Once again, you’d be carting around a lot of useless weight. If you just want something to cruise around in orbit, construct the station or a future manned Mars spacecraft, maybe go out and repair damaged satellites, then a 185,000 pound Shuttle is way overkill. They could do the job with something a tenth the size. It may seem economical to re-use the Shuttle rather than a purpose-built vehicle, but it wouldn’t end up that way. Pushing around 150,000 pounds of dead weight in orbit would use tons of unnecessary fuel. That’s fuel that you’re spending thousands of dollars per pound to bring up from Earth. Tha’d get real expensive real fast.

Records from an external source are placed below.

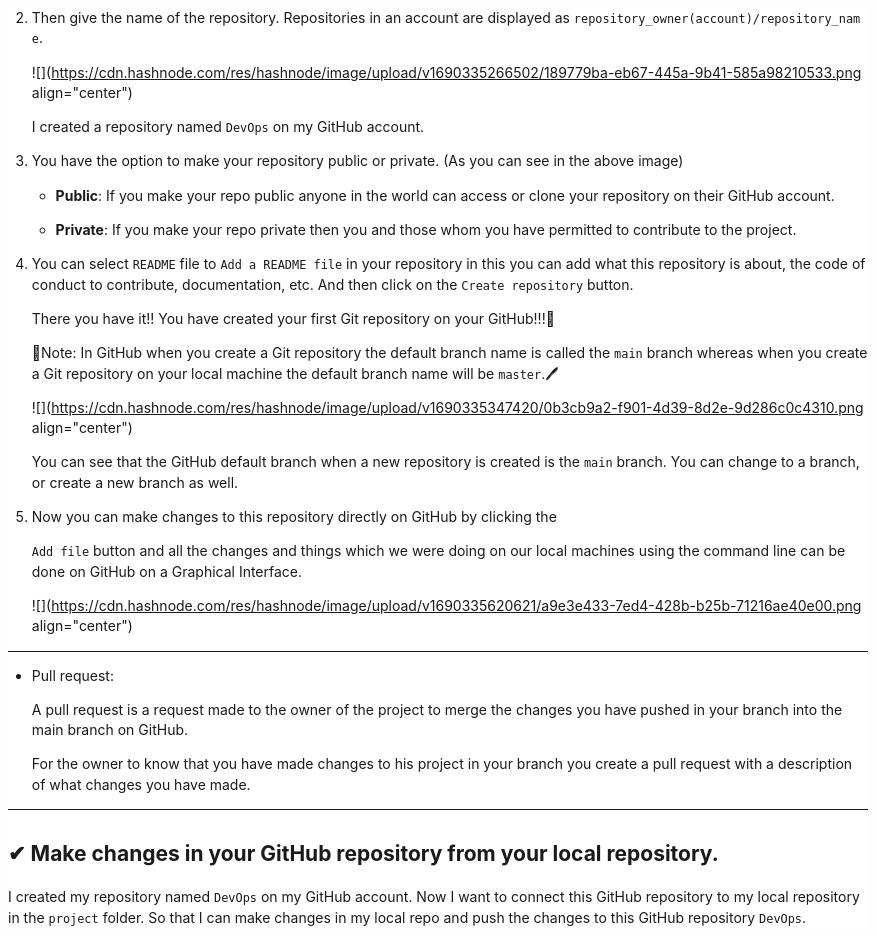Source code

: 2. Then give the name of the repository. Repositories in an account are displayed as `repository_owner(account)/repository_name`.
    
    ![](https://cdn.hashnode.com/res/hashnode/image/upload/v1690335266502/189779ba-eb67-445a-9b41-585a98210533.png align="center")
    
    I created a repository named `DevOps` on my GitHub account.
    
3. You have the option to make your repository public or private. (As you can see in the above image)
    
    * **Public**: If you make your repo public anyone in the world can access or clone your repository on their GitHub account.
        
    * **Private**: If you make your repo private then you and those whom you have permitted to contribute to the project.
        
4. You can select `README` file to `Add a README file` in your repository in this you can add what this repository is about, the code of conduct to contribute, documentation, etc. And then click on the `Create repository` button.
    
    There you have it!! You have created your first Git repository on your GitHub!!!🥳
    
    📝Note: In GitHub when you create a Git repository the default branch name is called the `main` branch whereas when you create a Git repository on your local machine the default branch name will be `master`.🖊
    
    ![](https://cdn.hashnode.com/res/hashnode/image/upload/v1690335347420/0b3cb9a2-f901-4d39-8d2e-9d286c0c4310.png align="center")
    
    You can see that the GitHub default branch when a new repository is created is the `main` branch. You can change to a branch, or create a new branch as well.
    
5. Now you can make changes to this repository directly on GitHub by clicking the
    
    `Add file` button and all the changes and things which we were doing on our local machines using the command line can be done on GitHub on a Graphical Interface.
    
    ![](https://cdn.hashnode.com/res/hashnode/image/upload/v1690335620621/a9e3e433-7ed4-428b-b25b-71216ae40e00.png align="center")
    

---

* Pull request:
    
    A pull request is a request made to the owner of the project to merge the changes you have pushed in your branch into the main branch on GitHub.
    
    For the owner to know that you have made changes to his project in your branch you create a pull request with a description of what changes you have made.
    

---

## ✔ Make changes in your GitHub repository from your local repository.

I created my repository named `DevOps` on my GitHub account. Now I want to connect this GitHub repository to my local repository in the `project` folder. So that I can make changes in my local repo and push the changes to this GitHub repository `DevOps`.

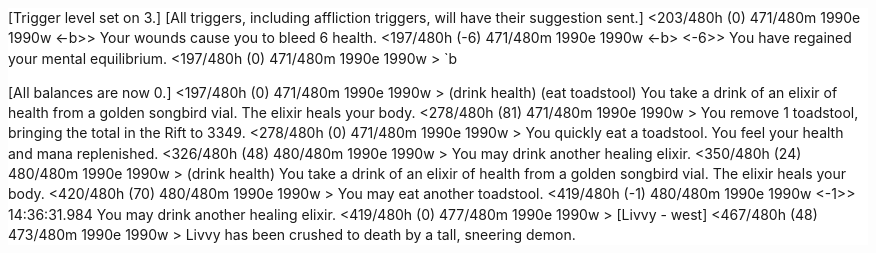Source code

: [Trigger level set on 3.]
[All triggers, including affliction triggers, will have their suggestion sent.]
<203/480h (0) 471/480m 1990e 1990w <-b>> 
Your wounds cause you to bleed 6 health.
<197/480h (-6) 471/480m 1990e 1990w <-b> <-6>> 
You have regained your mental equilibrium.
<197/480h (0) 471/480m 1990e 1990w <eb>> `b

[All balances are now 0.]
<197/480h (0) 471/480m 1990e 1990w <eb>> (drink health) (eat toadstool) 
You take a drink of an elixir of health from a golden songbird vial.
The elixir heals your body.
<278/480h (81) 471/480m 1990e 1990w <eb>> 
You remove 1 toadstool, bringing the total in the Rift to 3349.
<278/480h (0) 471/480m 1990e 1990w <eb>> 
You quickly eat a toadstool.
You feel your health and mana replenished.
<326/480h (48) 480/480m 1990e 1990w <eb>> 
You may drink another healing elixir.
<350/480h (24) 480/480m 1990e 1990w <eb>> (drink health) 
You take a drink of an elixir of health from a golden songbird vial.
The elixir heals your body.
<420/480h (70) 480/480m 1990e 1990w <eb>> 
You may eat another toadstool.
<419/480h (-1) 480/480m 1990e 1990w <eb> <-1>> 14:36:31.984
You may drink another healing elixir.
<419/480h (0) 477/480m 1990e 1990w <eb>> 
[Livvy - west]
<467/480h (48) 473/480m 1990e 1990w <eb>> 
Livvy has been crushed to death by a tall, sneering demon.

Regarding this scenario, I think it’s an interesting possibility. A slightly refurbished shuttle could serve as an escape pod for the ISS folks. Is there any reason this isn’t possible or realistic?

Note that it was not the Service Module that was used for trans-lunar injection, but the third stage of the Saturn V. The Service Module was only good for lunar orbit insertion and trans-earth injection, much lesser tasks. The rest of your sentence confuses me, but I guess it isn’t too far away from what I’d say:

“You used the third stage to acheive a trajectory that takes you around the backside of the Moon and back to Earth with no major thrust needed. Since the moon is so small, you just need a little delta-v to get into lunar orbit and back out into a return-to-Earth trajectory.” Or something like that.

I believe what everyone here is saying is that it would be the equivelent of driving a fully loaded semi to check your mailbox. Feasable, but unrealistic.

But what would you do with a weed wacker in space?

Same thing you’d do with a weedwacker on earth: Spend many orbits winding and rewinding the trimmer string. Except upon throwing it, you’d have a hard time getting it back.